* _Problems and tasks_
[a] In the blog post on children's screen time, who conducted the study finding that Americans are more socially isolated than two decades ago?
[b] Pick up the blog post on children's screen time where it stops and continue it.

═══ Passage provided

She has reason to be concerned about negative influences on her DS from his classmates. This month's edition of the Bay Area Parents Paper features a humor column by Gregory Keer called "Dad: The Video Game". Mr. Keer laments how despite his early efforts to limit screen time, his 9 year old DS has now become an "electronic junkie":
"Benjamin rarely watched TV until he was 2, then got 30 minutes of daily screen time (with more on days when my wife and I passed out on the couch) until he was in first grade. That's when peer influence kicked in and he came home from playdates naming anime cartoons and video-game characters about which we were oblivious....[I]n Benjamin's second-grade year, another child's father explained that he bought his kid a PlayStation to keep him on the social curve of the rest of his friends. So, that holiday season, we purchased a GameCube system....Benjamin has built an arsenal of techno toys that he lords over with the command of an evil genius- that GameCube, the Nintendo DS, the Tamagotchi, the old laptop computer and the TV."
What will be the impact on society of a generation who spent so much of their childhood alone in front of a screen rather than playing with their friends?

A recent study done by Duke University sociologist Dr. Lynn Smith-Lovin found that Americans are far more socially isolated today than they were two decades ago. This problem is likely to get worse unless parents take active measures to limit children's screen time and facilitate more face-to-face interaction with peers.


Sara Thacker said...

Most adults, at least most adults in white collar industry, spend most of their days staring at the computer doing reports, having confrence calls instead of meeting in person, working on projects where there is little interaction.

Neither children or adults spending so much time not interacting is healthy but it is the reality of our current situation.

Amazingly most of the children I know who spend a lot of time in front of the TV are perfectly normal kids. There are also kids who's parents severly limit the exposure and they are shy, quite and reserved. The reverse is true.

I think there's more to the childs personality, the way their parents interact with them and their family situation.

Crimson Wife said...

══════
═══ Entries shown

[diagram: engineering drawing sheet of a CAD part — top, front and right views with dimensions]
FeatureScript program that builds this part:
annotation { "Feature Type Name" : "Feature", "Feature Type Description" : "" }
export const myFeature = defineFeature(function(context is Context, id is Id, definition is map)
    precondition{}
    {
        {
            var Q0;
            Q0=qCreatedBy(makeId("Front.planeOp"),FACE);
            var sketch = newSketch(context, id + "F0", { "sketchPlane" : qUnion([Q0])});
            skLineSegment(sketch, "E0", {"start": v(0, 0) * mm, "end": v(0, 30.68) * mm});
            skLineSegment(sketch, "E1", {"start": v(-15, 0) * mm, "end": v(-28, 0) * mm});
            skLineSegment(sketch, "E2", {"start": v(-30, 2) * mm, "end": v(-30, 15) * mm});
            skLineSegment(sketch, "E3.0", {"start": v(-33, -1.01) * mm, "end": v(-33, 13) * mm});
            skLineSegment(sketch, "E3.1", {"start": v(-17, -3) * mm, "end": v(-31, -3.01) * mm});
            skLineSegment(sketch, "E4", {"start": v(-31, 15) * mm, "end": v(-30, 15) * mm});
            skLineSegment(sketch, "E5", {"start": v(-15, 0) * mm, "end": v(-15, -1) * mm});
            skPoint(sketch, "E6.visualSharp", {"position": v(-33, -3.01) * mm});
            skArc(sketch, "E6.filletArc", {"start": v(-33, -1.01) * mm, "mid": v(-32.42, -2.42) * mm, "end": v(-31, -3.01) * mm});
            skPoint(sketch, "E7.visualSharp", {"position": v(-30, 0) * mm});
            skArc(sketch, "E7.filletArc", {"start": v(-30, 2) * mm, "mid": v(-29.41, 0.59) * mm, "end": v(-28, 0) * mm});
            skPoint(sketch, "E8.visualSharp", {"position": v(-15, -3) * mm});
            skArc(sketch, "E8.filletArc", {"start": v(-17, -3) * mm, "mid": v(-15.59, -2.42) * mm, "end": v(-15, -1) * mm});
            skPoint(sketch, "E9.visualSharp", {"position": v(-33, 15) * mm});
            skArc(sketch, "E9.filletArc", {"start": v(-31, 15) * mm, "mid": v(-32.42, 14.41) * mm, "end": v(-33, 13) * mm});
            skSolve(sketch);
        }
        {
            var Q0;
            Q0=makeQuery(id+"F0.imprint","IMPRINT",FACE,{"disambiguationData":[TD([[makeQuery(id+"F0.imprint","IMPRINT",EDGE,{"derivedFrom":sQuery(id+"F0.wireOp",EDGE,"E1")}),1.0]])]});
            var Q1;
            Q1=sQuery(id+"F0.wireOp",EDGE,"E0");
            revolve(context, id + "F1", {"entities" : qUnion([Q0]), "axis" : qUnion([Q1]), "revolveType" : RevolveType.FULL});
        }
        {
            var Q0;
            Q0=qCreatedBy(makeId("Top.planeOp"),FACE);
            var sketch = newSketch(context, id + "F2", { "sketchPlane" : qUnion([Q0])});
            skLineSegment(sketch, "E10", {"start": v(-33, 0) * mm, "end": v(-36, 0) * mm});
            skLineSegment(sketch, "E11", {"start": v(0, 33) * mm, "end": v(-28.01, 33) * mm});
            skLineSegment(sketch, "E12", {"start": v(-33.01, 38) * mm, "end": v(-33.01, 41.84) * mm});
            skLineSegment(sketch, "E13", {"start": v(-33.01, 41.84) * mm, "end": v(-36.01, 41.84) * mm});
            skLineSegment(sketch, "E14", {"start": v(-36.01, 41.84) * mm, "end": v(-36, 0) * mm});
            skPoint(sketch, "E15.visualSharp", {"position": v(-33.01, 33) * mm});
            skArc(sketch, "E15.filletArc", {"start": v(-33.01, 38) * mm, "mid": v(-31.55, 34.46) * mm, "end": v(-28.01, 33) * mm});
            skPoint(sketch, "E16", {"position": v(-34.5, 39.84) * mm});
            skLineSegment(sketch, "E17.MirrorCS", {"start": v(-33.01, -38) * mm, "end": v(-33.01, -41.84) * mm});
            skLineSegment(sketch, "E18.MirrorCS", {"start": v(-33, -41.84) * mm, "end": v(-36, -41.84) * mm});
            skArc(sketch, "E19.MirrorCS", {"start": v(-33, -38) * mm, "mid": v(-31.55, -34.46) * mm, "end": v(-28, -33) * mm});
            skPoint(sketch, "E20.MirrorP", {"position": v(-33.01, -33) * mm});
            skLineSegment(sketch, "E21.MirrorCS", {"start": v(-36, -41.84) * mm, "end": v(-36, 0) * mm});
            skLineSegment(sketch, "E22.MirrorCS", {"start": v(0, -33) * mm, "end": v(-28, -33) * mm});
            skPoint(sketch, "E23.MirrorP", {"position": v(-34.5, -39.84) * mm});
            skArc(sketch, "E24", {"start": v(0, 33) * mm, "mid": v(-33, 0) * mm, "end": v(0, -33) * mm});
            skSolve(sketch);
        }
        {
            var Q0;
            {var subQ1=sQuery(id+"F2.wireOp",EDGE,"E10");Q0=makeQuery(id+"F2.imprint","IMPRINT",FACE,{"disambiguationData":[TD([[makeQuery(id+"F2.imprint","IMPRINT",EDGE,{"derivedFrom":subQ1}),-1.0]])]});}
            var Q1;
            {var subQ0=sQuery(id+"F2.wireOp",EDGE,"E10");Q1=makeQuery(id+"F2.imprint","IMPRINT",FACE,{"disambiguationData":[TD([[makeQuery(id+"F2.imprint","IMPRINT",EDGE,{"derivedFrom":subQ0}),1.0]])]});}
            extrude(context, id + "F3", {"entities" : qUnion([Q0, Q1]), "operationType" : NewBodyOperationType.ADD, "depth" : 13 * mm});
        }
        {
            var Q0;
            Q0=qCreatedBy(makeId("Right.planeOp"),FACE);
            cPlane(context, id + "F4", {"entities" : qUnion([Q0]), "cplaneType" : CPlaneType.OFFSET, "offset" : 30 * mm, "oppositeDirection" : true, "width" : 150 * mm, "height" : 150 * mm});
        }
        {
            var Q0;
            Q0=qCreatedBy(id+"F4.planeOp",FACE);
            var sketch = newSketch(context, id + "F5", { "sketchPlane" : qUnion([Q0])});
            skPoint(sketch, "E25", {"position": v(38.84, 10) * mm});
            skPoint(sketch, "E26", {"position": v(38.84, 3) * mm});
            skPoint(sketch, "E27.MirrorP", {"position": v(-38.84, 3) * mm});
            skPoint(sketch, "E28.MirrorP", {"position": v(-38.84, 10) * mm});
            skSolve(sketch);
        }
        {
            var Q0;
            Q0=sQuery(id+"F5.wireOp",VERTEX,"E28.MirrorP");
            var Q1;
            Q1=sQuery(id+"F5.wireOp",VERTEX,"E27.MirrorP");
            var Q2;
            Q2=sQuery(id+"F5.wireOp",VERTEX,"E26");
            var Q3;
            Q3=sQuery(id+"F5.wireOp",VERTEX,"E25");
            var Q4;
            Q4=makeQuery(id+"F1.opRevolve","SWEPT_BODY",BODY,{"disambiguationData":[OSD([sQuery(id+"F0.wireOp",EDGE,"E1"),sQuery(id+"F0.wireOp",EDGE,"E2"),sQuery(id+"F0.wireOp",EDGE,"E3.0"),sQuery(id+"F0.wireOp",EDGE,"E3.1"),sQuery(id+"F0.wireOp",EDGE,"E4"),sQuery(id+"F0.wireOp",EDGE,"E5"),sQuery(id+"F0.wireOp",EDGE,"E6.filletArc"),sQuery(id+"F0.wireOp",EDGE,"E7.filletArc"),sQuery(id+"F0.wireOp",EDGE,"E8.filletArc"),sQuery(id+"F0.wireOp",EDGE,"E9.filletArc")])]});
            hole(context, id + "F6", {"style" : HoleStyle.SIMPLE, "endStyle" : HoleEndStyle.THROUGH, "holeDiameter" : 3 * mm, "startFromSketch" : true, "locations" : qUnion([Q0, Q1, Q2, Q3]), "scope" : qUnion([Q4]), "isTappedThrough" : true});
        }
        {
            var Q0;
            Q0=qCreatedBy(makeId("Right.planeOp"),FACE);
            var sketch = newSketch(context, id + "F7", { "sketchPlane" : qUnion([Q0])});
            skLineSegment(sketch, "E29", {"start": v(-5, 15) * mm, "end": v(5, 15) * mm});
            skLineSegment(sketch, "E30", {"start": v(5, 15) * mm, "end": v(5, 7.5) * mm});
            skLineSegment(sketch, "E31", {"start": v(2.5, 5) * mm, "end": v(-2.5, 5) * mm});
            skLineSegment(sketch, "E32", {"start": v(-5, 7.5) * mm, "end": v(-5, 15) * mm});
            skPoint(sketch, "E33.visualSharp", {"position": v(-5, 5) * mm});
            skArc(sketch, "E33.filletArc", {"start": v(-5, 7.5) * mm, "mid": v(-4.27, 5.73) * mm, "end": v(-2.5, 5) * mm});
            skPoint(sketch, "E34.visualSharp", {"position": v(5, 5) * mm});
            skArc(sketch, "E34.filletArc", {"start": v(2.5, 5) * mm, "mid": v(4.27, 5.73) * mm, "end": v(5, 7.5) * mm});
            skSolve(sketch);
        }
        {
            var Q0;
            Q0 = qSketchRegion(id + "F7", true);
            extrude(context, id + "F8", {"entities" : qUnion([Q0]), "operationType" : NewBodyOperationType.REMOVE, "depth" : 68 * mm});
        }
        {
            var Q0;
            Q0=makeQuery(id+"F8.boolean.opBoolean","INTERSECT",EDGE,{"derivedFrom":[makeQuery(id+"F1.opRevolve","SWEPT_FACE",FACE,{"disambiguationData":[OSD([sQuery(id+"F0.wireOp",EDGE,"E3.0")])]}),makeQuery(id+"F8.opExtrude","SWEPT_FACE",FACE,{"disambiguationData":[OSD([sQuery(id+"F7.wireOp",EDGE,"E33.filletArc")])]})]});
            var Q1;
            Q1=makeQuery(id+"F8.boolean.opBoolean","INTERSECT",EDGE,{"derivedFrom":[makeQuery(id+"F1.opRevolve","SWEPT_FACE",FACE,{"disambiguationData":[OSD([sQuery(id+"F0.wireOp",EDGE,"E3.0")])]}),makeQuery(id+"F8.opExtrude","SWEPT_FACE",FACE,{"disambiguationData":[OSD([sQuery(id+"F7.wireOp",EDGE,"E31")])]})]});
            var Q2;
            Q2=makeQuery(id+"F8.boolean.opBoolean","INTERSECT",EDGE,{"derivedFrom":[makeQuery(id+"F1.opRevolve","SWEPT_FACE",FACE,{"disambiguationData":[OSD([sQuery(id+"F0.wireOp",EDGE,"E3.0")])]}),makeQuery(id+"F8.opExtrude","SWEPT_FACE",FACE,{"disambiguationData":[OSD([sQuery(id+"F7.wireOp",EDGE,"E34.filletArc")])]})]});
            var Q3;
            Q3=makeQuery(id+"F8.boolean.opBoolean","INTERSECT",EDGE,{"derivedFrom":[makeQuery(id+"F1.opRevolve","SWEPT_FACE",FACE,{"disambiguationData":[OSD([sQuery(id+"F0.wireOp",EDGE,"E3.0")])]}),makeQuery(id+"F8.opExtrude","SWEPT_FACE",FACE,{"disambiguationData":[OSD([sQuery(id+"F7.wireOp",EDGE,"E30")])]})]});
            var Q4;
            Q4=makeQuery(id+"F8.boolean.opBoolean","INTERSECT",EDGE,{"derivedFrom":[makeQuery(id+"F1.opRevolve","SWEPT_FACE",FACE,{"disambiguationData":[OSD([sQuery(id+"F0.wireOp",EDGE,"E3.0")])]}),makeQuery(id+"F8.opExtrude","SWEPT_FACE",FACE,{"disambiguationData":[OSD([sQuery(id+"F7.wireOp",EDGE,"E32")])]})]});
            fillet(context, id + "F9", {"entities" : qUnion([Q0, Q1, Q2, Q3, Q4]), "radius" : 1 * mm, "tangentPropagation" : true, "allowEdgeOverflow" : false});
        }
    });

══════

* _Task results_
[a] Duke University sociologist Dr. Lynn Smith-Lovin.

[b]
It really depends on the occupation. The jobs that can be done without any face-to-face contact are also the ones most vulnerable to outsourcing to places like India and China. The ones that will remain in America are precisely the jobs that depend on a high level of interpersonal skills- the health professions, the courtroom side of law, sales, teaching, and certain types of personal services.

My DH was chosen for his current job in the financial services industry not because he was the best number cruncher (he did well in b-school but was not at the top of his class). Rather, it was because he is good at creating and maintaining relationships with both clients and colleagues in the firm.

Mom not Mum said...

We live quite a distance from most of my children's school friends. This makes afterschool playdates VERY inconvenient. It has actually been great now that they have found a few of these online sites because they can meet up with their school friends afterschool and I don't have to run around all night. I do limit their computer time - 30 minutes a piece - but that seems adequate enough and still gives them time to actually go outside and play as well.

MC Milker said...

Thanks for the link and the intelligent continuation of this discussion. I agree with many of the points brought up by you AND your commenters.

Lately I've been thinking about what role I would like my DS to play in the world. To me, it's about keeping options open. By exposing him to a limited amount of popular culture, I keep him, at least somewhat in the mainstream; by limiting that exposure, I have the chance to introduce him to other things.

I wouldn't say that most children whose parents limit media are shy- they may not have much to say in a conversation about popular media, but blossom in other situations.